Danish star talks new album, struggling to over-achieve and female exploitation
Michael Baggs

16:37 25th October 2013

"Are you calling from London? Oh London. I miss it!" says Oh Land from her Canadian tour bus, moments after arriving in Vancouver on her 2013 tour - before stepping off and before we can even get a question in.

"I just love the people, mostly. I love the British humour, I have lots of friends in London. I love that it is very multicultural and you can get really great kebabs," she adds. Clearly this is a woman who has her priorities straight.

Oh Land (real name Nanna Øland Fabricius) returns with new album Wishbone on 4 November 2013 - a darker, spikier record than her 2011, self-titled release, which was packed with underground pop classics such as 'Sun Of A Gun', 'We Turn It Up' and 'Wolf & I'. A former ballet dancer, the Danish singer teamed up with TV On The Radio star and production extraordinaire Dave Sitek on her new album, who immediately shook her out of her comfort zone on their first day in the studio together.

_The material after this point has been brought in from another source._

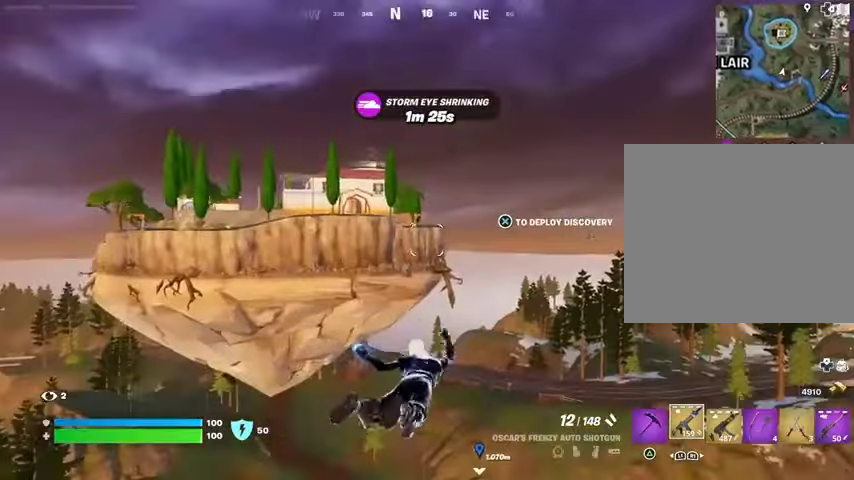
{"buttons": [], "left_stick": "up", "right_stick": "center", "events": [[100, "CROSS", "up"]]}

"The first day I was at his studio, he played me something that was very noisy, dusty, rude and big sounding and it immediately appealed to me and I was jumping up out of the vocal booth. He was like 'get in there, sing something'," she laughs, insisting that she was most at home when being challenged by his ideas and sounds. "I just went in and started singing, and it became 'Sleepy Town'. That song very much directed the sound of the rest of the album.

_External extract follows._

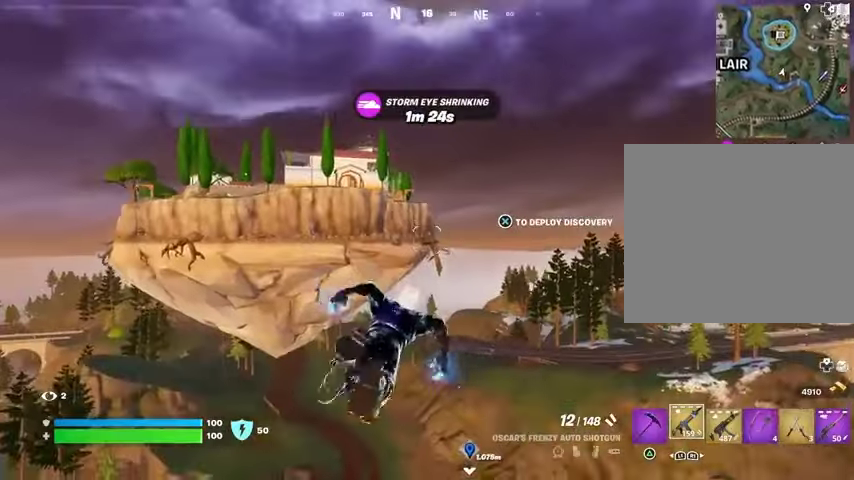
{"buttons": [], "left_stick": "up", "right_stick": "center", "events": [[400, "CROSS", "down"], [467, "CROSS", "up"]]}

On working with Dave Sitek: "Suddenly there were very rude sounds which really appealed to me"

"I just love that it wasn't pretty, suddenly there were very rude sounds that really appealed to me. He brought a lot of guitar and noise to it which I loved. It reflected more the life I was living, the chaos of my life."

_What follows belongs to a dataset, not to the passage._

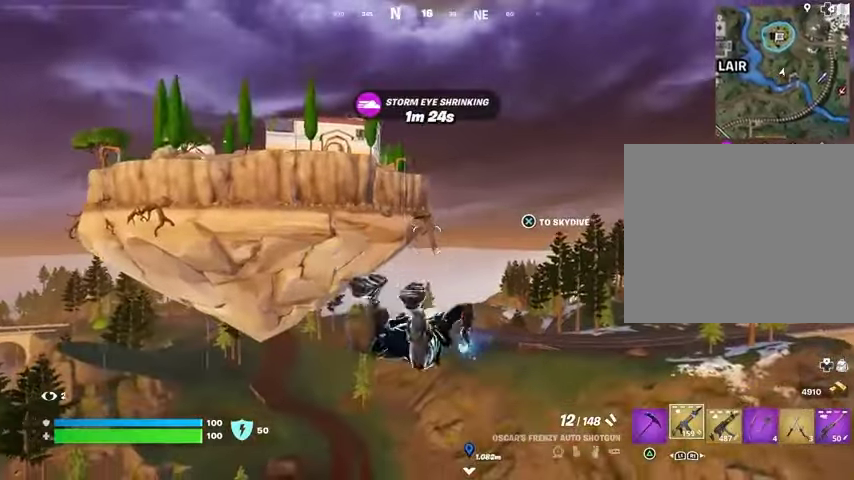
{"buttons": [], "left_stick": "up-left", "right_stick": "center", "events": [[100, "right_stick", "right"], [333, "left_stick", "up-left"], [333, "right_stick", "center"]]}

Sitek isn't the only big name involved in the album however, with bonkers Australian singer/songwriter Sia ("she's crazy - in the best possible way" says Oh Land) having penned one of the album's standout tracks 'Green Card'. "Sia is one of the funniest people I've met, she's very sweet, a very loving person," she adds. "She's blowing up all over the place."

Listen to 'Green Card' below

But it is lead single 'Renaissance Girls' which is getting all of the attention ahead of the album's release: a bouyant slice of offbeat pop with an irresistable beat and lyrics about women (namely herself) striving desperately to achieve.

"The track was something I needed to write for myself," she says of 'Renaissance Girls'. "I just caught myself doing so many things at once, trying to deliver the best at everything, like cooking a gumbo from scratch and being dissatisfied when it was lacking in flavour.

"I'm just a real over-achiever and I got annoyed with myself because I have this idea that as a woman I have to be great at multi-tasking and I'm definitely not good at it. It was a song where I lifted a lot of things expected of women - to be sexy and a good mum - a total contradiction. Then you have to be a best friend and have the brightest career. All these things are hard to juggle, so I had to make a song about it. It's also saying don't burn out, don't spread yourself thin."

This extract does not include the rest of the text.